Das Bundesamt für Sicherheit in der Informationstechnik (BSI) hat das neue Hauptrelease der Firewall genugate/genugate Virtual nach dem internationalen Common-Criteria-Standard ISO/IEC 15408 zertifiziert.

Damit können erstmals Anwender auch virtualisierte Umgebungen mit geprüfter höchster Widerstandsfähigkeit gegen gezielte und methodische Cyberangriffe absichern, schreibt der Hersteller genua in einer Mitteilung vom 26. März.

Als erste virtualisierte Firewall erfüllt genugate Virtual – wie auch die Appliance-Variante genugate – die hohen Sicherheitsstandards, die das BSI für eine Zertifizierung nach EAL 4+ und AVA_VAN.5 fordert. (Grafik: genua)

Demnach ist genua der erste Hersteller, der eine nachweislich hochsichere Firewall mit geprüfter Widerstandsfähigkeit auch virtualisiert anbieten kann. Darüber hinaus ist genugate die erste und bislang einzige Firewall, die vom BSI als high-resistant ausgezeichnet wurde, also ein besonders hohes Schutzniveau bereitstellt.

Kunden aus dem öffentlichen Sektor, sicherheitskritischen Industrien und Verteidigungsorganisationen erhalten mit genugate und genugate Virtual einen nachweislich gehärteten Schutzstandard für physische und Cloud-basierte Deployments.
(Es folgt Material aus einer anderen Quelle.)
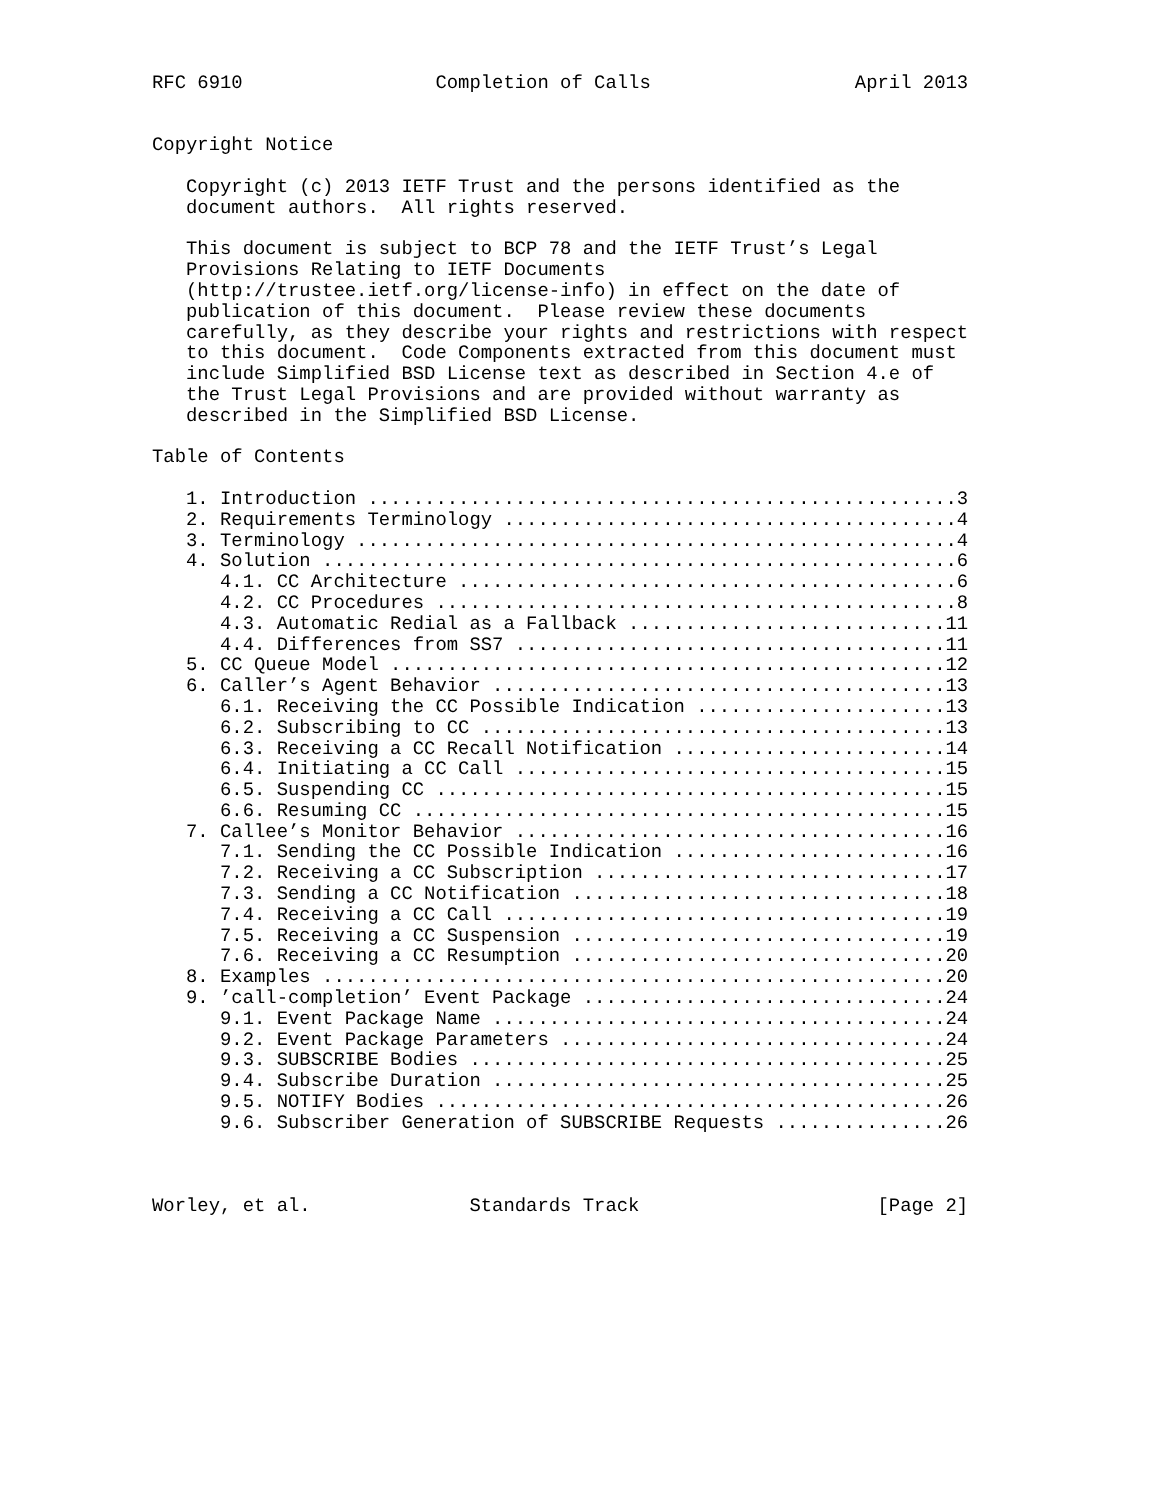RFC 6910                 Completion of Calls                  April 2013


Copyright Notice

   Copyright (c) 2013 IETF Trust and the persons identified as the
   document authors.  All rights reserved.

   This document is subject to BCP 78 and the IETF Trust’s Legal
   Provisions Relating to IETF Documents
   (http://trustee.ietf.org/license-info) in effect on the date of
   publication of this document.  Please review these documents
   carefully, as they describe your rights and restrictions with respect
   to this document.  Code Components extracted from this document must
   include Simplified BSD License text as described in Section 4.e of
   the Trust Legal Provisions and are provided without warranty as
   described in the Simplified BSD License.

Table of Contents

   1. Introduction ....................................................3
   2. Requirements Terminology ........................................4
   3. Terminology .....................................................4
   4. Solution ........................................................6
      4.1. CC Architecture ............................................6
      4.2. CC Procedures ..............................................8
      4.3. Automatic Redial as a Fallback ............................11
      4.4. Differences from SS7 ......................................11
   5. CC Queue Model .................................................12
   6. Caller’s Agent Behavior ........................................13
      6.1. Receiving the CC Possible Indication ......................13
      6.2. Subscribing to CC .........................................13
      6.3. Receiving a CC Recall Notification ........................14
      6.4. Initiating a CC Call ......................................15
      6.5. Suspending CC .............................................15
      6.6. Resuming CC ...............................................15
   7. Callee’s Monitor Behavior ......................................16
      7.1. Sending the CC Possible Indication ........................16
      7.2. Receiving a CC Subscription ...............................17
      7.3. Sending a CC Notification .................................18
      7.4. Receiving a CC Call .......................................19
      7.5. Receiving a CC Suspension .................................19
      7.6. Receiving a CC Resumption .................................20
   8. Examples .......................................................20
   9. ’call-completion’ Event Package ................................24
      9.1. Event Package Name ........................................24
      9.2. Event Package Parameters ..................................24
      9.3. SUBSCRIBE Bodies ..........................................25
      9.4. Subscribe Duration ........................................25
      9.5. NOTIFY Bodies .............................................26
      9.6. Subscriber Generation of SUBSCRIBE Requests ...............26



Worley, et al.              Standards Track                     [Page 2]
Eine Smartcard wird nicht mehr benötigt, weil genugate 11.0 einen Jitter-Random-Number-Generator verwendet, der starke Zufallszahlen für hochsichere Kryptographie liefert.

„Die BSI-Zertifizierung für genugate 11.0 durch die BSI-akkreditierte Prüfstelle secuvera ist ein Meilenstein für genua und für unsere Kunden. Diese profitieren von deutlich höherem Datendurchsatz, optimierter Bedienung, weitreichender Automatisierung und einem noch einmal verbesserten Schutzniveau“, sagt Matthias Ochs, Geschäftsführer der genua GmbH.